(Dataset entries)
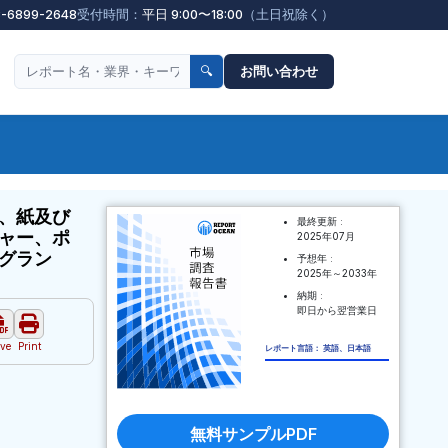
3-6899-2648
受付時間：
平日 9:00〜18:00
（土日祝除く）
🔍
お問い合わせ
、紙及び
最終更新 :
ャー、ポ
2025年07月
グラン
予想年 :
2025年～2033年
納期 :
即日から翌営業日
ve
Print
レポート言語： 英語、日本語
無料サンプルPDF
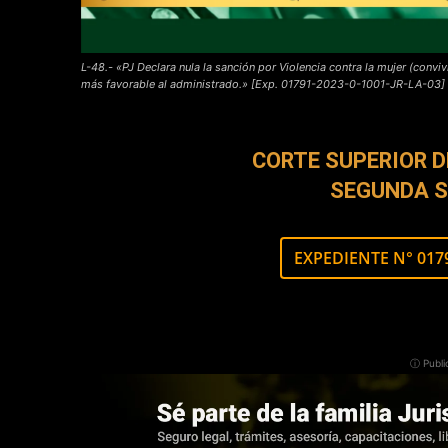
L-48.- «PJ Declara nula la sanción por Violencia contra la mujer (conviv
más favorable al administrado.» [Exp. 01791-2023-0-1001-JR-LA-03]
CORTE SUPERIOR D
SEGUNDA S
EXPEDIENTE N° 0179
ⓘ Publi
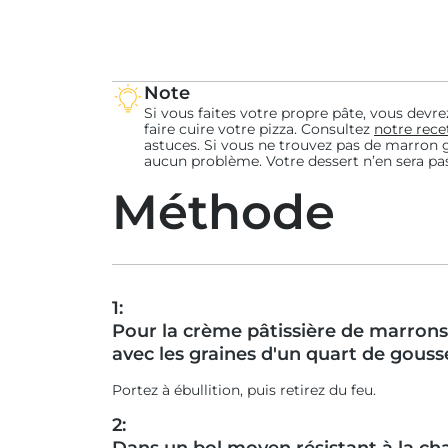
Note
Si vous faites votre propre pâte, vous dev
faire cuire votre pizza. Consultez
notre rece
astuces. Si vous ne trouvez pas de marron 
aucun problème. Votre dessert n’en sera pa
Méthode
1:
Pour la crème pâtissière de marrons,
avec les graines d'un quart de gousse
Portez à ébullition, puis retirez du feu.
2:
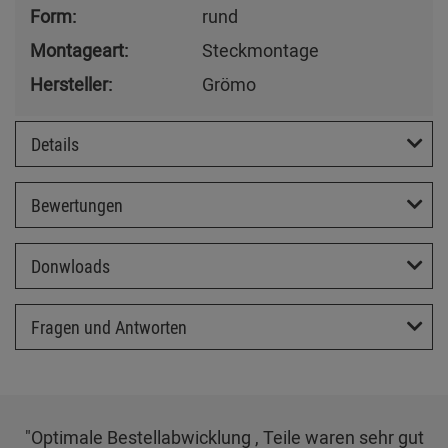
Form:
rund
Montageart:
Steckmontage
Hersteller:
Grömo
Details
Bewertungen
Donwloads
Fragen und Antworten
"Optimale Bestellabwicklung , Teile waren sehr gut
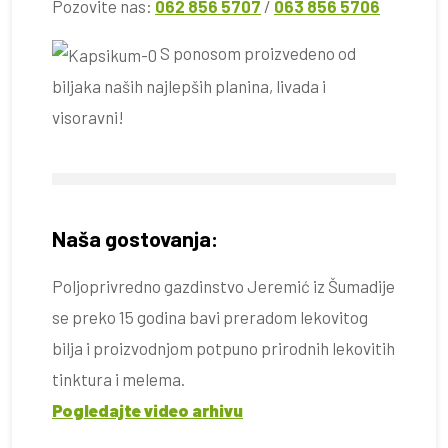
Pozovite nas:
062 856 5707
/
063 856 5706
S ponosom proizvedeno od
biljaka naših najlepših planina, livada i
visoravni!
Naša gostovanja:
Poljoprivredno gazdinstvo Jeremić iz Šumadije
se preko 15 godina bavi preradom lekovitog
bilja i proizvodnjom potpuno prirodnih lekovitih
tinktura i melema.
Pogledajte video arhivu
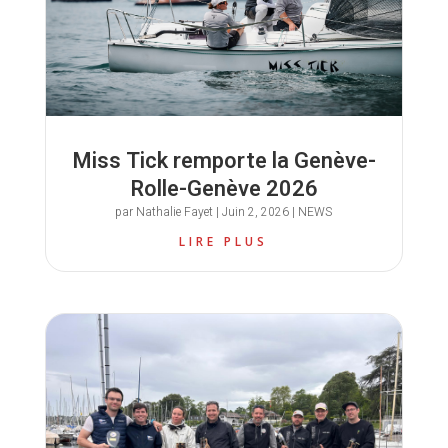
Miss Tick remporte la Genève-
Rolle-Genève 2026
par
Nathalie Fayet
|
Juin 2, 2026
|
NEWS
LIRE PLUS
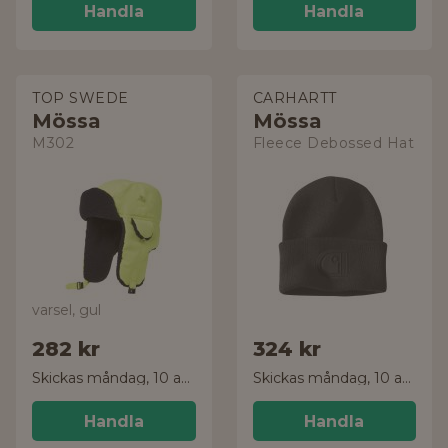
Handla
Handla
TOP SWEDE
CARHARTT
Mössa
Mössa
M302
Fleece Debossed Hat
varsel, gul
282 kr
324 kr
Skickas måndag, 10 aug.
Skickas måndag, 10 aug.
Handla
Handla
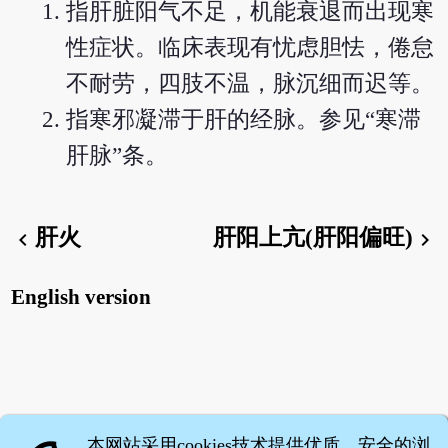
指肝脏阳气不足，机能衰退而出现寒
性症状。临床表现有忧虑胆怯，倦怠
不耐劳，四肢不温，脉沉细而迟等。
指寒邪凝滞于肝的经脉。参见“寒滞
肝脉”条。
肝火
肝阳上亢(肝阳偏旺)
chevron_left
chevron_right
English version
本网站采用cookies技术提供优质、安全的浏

WORK ORDER -> Each of the records above needs to be transcribed exactly, apart from its pictures.

TASK RESULT ->
3-6899-2648
受付時間：
平日 9:00〜18:00
（土日祝除く）
🔍
お問い合わせ
、紙及び
最終更新 :
ャー、ポ
2025年07月
グラン
予想年 :
2025年～2033年
納期 :
即日から翌営業日
ve
Print
レポート言語： 英語、日本語
無料サンプルPDF
L-48.- «PJ Declara nula la sanción por Violencia contra la mujer (conviv
más favorable al administrado.» [Exp. 01791-2023-0-1001-JR-LA-03]
CORTE SUPERIOR D
SEGUNDA S
EXPEDIENTE N° 0179
ⓘ Publi
Note
Si vous faites votre propre pâte, vous dev
faire cuire votre pizza. Consultez
notre rece
astuces. Si vous ne trouvez pas de marron 
aucun problème. Votre dessert n’en sera pa
Méthode
1:
Pour la crème pâtissière de marrons,
avec les graines d'un quart de gousse
Portez à ébullition, puis retirez du feu.
2:
Form:
rund
Montageart:
Steckmontage
Hersteller:
Grömo
Details
Bewertungen
Donwloads
Fragen und Antworten
"Optimale Bestellabwicklung , Teile waren sehr gut
Pozovite nas:
062 856 5707
/
063 856 5706
S ponosom proizvedeno od
biljaka naših najlepših planina, livada i
visoravni!
Naša gostovanja:
Poljoprivredno gazdinstvo Jeremić iz Šumadije
se preko 15 godina bavi preradom lekovitog
bilja i proizvodnjom potpuno prirodnih lekovitih
tinktura i melema.
Pogledajte video arhivu
Miss Tick remporte la Genève-
Rolle-Genève 2026
par
Nathalie Fayet
|
Juin 2, 2026
|
NEWS
LIRE PLUS
Handla
Handla
TOP SWEDE
CARHARTT
Mössa
Mössa
M302
Fleece Debossed Hat
varsel, gul
282 kr
324 kr
Skickas måndag, 10 aug.
Skickas måndag, 10 aug.
Handla
Handla
指肝脏阳气不足，机能衰退而出现寒
性症状。临床表现有忧虑胆怯，倦怠
不耐劳，四肢不温，脉沉细而迟等。
指寒邪凝滞于肝的经脉。参见“寒滞
肝脉”条。
肝火
肝阳上亢(肝阳偏旺)
chevron_left
chevron_right
English version
本网站采用cookies技术提供优质、安全的浏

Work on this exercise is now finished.